[INFORMATION]
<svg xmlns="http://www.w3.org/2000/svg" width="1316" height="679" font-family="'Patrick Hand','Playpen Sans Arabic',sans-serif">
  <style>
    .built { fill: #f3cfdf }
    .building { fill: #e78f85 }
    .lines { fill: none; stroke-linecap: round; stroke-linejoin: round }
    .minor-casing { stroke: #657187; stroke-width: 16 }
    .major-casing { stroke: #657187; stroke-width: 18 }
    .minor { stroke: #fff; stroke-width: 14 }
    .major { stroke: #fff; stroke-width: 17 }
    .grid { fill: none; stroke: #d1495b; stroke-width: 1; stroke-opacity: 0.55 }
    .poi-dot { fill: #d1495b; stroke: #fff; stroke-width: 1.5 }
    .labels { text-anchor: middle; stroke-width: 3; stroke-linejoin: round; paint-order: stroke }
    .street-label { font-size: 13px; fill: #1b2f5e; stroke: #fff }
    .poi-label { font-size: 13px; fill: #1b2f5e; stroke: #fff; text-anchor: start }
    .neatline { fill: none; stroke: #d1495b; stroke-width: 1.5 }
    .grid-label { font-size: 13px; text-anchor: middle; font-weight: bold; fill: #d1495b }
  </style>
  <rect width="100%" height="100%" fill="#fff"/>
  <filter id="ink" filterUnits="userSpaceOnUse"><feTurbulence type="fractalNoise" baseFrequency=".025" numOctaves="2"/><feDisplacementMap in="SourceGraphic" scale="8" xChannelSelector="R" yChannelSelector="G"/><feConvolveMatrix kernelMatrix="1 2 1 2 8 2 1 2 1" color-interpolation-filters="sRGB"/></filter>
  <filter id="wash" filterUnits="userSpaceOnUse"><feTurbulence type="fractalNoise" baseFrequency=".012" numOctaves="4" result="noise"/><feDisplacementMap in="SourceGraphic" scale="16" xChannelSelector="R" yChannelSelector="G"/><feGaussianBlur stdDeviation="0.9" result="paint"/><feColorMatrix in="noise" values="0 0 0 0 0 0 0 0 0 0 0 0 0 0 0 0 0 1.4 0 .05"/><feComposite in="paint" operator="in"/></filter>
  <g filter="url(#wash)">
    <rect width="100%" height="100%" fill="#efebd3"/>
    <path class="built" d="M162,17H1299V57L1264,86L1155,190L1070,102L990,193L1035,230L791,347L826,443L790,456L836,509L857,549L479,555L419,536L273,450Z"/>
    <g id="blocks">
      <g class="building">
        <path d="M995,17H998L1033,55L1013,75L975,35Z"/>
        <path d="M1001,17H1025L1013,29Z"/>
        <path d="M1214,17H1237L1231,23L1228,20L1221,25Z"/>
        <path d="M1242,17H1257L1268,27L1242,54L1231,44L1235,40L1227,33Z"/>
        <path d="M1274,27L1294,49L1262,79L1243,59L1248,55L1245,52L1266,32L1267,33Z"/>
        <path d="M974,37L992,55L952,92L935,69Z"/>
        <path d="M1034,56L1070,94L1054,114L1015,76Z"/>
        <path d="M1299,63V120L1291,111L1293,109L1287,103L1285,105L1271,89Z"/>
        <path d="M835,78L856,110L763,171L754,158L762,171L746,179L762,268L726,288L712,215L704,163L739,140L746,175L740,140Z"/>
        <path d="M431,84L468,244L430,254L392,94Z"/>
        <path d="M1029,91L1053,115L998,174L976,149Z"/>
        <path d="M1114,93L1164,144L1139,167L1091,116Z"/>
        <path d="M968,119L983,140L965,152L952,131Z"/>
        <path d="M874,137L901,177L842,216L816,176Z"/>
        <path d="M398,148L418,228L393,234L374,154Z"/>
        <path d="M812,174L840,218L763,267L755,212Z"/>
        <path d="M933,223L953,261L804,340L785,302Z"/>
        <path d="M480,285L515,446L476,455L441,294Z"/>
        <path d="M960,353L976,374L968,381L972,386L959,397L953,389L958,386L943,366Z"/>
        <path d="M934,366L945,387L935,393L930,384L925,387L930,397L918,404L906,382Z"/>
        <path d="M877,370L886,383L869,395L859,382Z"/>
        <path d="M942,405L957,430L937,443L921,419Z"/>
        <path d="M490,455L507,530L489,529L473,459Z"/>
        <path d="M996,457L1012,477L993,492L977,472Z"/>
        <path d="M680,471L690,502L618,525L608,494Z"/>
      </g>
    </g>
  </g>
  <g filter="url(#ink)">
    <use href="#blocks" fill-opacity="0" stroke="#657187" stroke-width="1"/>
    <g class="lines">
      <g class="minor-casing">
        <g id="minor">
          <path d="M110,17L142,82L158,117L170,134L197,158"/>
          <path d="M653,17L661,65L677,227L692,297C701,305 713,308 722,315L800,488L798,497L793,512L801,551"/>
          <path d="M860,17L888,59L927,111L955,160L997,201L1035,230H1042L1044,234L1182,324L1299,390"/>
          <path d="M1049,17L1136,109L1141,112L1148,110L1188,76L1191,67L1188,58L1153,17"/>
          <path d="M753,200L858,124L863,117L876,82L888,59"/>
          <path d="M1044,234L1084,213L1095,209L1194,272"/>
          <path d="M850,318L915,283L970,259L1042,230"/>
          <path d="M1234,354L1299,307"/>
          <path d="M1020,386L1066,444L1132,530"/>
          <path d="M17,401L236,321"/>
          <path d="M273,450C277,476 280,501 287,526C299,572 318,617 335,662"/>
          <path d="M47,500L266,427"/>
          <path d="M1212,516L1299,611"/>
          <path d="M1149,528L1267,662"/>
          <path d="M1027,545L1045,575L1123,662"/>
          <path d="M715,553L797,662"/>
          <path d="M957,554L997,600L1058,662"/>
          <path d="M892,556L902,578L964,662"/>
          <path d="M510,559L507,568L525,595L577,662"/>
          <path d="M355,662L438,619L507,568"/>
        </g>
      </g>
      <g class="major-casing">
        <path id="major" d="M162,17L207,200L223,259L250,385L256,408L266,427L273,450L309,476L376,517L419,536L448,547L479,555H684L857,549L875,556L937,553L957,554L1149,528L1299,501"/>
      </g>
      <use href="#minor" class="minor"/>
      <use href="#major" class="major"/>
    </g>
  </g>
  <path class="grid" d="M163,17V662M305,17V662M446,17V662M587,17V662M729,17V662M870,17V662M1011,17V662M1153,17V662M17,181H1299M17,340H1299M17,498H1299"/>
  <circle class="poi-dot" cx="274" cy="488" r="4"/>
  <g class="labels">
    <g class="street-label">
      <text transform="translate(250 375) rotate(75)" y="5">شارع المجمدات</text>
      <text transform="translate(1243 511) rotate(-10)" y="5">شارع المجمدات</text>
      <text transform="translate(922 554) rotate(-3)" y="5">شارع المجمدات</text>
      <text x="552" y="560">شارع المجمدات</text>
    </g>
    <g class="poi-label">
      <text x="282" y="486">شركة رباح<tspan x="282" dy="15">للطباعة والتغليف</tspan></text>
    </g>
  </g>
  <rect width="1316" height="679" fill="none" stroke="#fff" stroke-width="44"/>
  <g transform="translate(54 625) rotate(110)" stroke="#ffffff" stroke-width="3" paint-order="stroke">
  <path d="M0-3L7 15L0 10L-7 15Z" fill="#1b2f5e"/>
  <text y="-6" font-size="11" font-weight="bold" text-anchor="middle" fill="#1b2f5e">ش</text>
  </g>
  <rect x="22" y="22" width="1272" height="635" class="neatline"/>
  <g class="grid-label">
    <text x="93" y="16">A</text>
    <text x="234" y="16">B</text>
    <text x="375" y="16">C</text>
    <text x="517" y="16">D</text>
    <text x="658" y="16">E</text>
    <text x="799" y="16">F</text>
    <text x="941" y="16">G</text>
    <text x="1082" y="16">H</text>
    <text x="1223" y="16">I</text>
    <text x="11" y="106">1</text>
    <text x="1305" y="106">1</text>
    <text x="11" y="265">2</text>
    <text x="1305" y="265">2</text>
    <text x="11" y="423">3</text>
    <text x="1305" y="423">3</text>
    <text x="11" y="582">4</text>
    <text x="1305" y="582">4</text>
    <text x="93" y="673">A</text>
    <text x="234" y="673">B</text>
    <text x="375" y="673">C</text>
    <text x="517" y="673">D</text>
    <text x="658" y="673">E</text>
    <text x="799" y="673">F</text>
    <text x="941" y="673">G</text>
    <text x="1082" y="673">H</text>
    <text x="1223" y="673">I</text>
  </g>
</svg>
[/INFORMATION]
[INFORMATION]
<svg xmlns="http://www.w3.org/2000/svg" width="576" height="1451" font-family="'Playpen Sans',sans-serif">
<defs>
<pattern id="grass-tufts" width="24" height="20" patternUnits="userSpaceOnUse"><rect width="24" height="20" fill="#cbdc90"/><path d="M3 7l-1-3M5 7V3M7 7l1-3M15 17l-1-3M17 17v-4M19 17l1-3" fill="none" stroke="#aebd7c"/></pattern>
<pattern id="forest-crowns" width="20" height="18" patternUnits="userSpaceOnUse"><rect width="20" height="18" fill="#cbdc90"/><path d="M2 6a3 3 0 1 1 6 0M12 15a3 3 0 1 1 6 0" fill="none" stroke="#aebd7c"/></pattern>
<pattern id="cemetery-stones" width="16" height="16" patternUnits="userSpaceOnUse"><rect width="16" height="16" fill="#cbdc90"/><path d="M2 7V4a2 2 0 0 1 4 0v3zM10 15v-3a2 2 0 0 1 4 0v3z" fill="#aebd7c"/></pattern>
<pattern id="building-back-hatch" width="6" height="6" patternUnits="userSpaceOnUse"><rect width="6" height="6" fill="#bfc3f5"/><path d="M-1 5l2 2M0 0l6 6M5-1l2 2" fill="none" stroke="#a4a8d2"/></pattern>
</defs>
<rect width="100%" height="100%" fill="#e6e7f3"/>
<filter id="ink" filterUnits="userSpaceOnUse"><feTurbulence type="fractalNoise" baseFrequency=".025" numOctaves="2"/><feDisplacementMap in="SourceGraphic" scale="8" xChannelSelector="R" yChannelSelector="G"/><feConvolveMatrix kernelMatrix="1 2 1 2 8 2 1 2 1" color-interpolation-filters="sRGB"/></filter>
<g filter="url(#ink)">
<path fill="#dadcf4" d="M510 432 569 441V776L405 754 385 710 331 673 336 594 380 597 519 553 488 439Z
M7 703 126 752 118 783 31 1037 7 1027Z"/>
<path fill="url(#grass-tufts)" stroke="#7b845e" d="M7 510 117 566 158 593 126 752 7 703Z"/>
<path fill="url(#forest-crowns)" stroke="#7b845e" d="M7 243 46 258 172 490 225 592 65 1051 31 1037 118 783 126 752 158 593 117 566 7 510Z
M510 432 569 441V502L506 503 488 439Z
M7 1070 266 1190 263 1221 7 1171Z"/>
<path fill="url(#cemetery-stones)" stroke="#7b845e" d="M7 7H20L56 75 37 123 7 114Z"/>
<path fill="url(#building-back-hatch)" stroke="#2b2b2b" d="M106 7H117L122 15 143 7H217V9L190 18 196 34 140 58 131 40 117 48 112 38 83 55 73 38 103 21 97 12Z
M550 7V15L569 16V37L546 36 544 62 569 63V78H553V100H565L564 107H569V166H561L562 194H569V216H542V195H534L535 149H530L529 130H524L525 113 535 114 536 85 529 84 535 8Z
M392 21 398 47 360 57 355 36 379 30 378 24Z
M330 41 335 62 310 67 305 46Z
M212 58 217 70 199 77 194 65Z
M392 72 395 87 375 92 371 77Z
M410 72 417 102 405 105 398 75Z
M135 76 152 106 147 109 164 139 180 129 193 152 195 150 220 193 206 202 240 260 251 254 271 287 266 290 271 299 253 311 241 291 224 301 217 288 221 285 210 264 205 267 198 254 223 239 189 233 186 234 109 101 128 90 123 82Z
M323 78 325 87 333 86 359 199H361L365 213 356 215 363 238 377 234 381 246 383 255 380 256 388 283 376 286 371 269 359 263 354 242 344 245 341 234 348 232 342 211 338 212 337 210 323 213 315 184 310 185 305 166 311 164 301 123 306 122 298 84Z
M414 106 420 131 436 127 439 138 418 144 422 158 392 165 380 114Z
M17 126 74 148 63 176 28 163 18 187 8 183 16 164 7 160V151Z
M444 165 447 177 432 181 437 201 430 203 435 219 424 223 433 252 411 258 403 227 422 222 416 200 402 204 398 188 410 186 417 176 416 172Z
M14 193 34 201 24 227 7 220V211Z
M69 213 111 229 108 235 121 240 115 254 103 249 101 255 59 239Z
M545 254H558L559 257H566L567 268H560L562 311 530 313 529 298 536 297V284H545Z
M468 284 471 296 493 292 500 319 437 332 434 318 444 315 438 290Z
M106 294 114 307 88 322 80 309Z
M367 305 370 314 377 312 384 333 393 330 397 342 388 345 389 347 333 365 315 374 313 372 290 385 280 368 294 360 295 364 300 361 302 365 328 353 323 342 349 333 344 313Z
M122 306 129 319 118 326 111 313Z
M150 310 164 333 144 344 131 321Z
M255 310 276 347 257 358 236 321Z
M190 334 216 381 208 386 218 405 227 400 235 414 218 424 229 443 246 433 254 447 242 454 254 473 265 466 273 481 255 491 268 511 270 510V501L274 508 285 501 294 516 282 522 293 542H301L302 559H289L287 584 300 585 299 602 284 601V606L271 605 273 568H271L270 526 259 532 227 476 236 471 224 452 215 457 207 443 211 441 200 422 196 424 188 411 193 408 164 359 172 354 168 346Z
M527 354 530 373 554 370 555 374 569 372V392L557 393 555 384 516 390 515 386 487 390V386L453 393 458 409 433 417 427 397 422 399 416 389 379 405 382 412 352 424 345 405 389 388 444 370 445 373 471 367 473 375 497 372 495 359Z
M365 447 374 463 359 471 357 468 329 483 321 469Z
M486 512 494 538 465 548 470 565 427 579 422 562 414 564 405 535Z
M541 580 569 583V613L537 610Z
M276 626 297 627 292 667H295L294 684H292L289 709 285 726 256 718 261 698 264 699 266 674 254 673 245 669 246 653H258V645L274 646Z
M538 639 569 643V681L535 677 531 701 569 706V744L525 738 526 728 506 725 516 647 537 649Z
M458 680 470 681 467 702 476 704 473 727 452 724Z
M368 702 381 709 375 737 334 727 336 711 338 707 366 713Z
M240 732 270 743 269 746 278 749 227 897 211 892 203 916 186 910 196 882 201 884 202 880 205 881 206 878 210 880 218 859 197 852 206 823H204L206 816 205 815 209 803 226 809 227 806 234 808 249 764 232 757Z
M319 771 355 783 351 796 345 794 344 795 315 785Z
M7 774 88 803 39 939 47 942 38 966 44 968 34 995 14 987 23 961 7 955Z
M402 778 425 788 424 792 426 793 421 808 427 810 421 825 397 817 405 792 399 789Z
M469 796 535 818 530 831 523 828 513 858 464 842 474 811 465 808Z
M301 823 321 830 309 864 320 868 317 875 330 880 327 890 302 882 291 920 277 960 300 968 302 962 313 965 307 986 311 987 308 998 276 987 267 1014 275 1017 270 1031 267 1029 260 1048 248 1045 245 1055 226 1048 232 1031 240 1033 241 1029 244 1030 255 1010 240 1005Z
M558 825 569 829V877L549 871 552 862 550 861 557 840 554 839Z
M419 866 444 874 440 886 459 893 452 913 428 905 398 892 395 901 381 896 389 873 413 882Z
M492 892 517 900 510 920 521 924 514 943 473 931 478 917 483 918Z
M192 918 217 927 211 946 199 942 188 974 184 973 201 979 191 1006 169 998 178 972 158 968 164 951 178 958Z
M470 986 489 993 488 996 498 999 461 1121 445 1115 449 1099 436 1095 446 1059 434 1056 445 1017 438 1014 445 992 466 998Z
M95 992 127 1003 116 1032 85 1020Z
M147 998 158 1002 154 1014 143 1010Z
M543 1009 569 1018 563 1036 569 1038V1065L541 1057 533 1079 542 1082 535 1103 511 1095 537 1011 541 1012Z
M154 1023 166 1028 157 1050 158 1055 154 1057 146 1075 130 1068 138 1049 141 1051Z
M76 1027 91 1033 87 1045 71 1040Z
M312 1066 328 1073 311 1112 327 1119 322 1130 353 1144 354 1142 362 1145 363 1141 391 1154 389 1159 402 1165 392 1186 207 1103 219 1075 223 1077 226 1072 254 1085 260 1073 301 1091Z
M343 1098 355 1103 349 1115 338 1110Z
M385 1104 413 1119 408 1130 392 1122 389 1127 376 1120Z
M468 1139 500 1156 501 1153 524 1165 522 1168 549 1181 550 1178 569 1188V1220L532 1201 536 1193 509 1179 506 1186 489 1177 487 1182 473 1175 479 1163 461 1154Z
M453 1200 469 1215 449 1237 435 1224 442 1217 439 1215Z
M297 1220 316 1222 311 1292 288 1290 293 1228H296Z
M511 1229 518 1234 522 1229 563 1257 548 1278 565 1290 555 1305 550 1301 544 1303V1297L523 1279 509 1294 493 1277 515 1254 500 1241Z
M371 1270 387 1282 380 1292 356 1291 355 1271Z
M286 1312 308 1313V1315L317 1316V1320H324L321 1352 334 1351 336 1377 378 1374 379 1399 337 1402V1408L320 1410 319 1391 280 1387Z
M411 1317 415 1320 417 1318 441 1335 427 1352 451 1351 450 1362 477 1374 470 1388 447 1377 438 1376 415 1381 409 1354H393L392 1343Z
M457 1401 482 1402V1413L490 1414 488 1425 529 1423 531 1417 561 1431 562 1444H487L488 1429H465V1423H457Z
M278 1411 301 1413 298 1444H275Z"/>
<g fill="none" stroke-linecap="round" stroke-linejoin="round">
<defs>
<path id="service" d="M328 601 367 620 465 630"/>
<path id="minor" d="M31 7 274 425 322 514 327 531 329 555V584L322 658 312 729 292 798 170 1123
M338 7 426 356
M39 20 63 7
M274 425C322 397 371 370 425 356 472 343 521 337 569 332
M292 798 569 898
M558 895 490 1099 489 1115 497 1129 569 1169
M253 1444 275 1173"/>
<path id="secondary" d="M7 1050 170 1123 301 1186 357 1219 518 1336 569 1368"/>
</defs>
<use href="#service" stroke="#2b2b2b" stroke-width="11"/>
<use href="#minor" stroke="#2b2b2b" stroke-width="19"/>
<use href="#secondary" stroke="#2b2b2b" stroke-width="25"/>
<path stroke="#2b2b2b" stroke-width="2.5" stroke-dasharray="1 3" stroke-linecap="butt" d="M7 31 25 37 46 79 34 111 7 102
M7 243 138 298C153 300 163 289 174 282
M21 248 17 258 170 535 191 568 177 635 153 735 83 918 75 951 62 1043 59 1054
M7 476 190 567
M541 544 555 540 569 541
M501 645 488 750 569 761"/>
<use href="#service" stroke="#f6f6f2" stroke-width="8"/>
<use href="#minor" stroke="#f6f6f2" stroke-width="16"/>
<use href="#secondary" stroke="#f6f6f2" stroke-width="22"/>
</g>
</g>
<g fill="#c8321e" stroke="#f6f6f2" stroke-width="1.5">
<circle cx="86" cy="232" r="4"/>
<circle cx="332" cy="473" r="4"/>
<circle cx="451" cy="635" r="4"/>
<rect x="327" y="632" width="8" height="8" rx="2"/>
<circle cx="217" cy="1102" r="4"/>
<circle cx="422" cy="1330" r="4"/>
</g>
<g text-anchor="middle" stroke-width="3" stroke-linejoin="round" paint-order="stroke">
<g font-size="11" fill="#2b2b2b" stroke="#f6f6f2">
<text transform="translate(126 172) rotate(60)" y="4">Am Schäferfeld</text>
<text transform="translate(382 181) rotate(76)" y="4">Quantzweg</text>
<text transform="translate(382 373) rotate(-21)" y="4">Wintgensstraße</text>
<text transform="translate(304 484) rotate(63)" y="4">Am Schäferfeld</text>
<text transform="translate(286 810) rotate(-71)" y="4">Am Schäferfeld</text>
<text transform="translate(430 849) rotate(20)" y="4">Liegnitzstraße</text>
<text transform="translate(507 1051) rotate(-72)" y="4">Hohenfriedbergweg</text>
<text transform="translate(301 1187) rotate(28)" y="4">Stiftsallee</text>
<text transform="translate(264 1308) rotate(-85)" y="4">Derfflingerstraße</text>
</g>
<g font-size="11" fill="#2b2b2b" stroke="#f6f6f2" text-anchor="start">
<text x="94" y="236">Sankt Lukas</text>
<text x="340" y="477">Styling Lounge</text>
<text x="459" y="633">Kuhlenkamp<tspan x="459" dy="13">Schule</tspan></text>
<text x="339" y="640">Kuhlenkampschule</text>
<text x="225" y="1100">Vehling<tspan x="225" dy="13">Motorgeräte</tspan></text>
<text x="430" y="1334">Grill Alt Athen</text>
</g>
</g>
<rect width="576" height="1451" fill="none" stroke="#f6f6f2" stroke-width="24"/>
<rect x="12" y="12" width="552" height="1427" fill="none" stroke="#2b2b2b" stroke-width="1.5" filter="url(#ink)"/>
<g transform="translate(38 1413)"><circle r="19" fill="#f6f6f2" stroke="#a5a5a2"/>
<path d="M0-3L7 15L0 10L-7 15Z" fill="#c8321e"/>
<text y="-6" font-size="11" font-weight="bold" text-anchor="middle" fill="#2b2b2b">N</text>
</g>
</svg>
[/INFORMATION]
> _TASK BRIEF_
Whenever the word "filterUnits" shows up in a line of the entries, list that line.

> _RESPONSE FOR THIS EXERCISE_
  <filter id="ink" filterUnits="userSpaceOnUse"><feTurbulence type="fractalNoise" baseFrequency=".025" numOctaves="2"/><feDisplacementMap in="SourceGraphic" scale="8" xChannelSelector="R" yChannelSelector="G"/><feConvolveMatrix kernelMatrix="1 2 1 2 8 2 1 2 1" color-interpolation-filters="sRGB"/></filter>
  <filter id="wash" filterUnits="userSpaceOnUse"><feTurbulence type="fractalNoise" baseFrequency=".012" numOctaves="4" result="noise"/><feDisplacementMap in="SourceGraphic" scale="16" xChannelSelector="R" yChannelSelector="G"/><feGaussianBlur stdDeviation="0.9" result="paint"/><feColorMatrix in="noise" values="0 0 0 0 0 0 0 0 0 0 0 0 0 0 0 0 0 1.4 0 .05"/><feComposite in="paint" operator="in"/></filter>
<filter id="ink" filterUnits="userSpaceOnUse"><feTurbulence type="fractalNoise" baseFrequency=".025" numOctaves="2"/><feDisplacementMap in="SourceGraphic" scale="8" xChannelSelector="R" yChannelSelector="G"/><feConvolveMatrix kernelMatrix="1 2 1 2 8 2 1 2 1" color-interpolation-filters="sRGB"/></filter>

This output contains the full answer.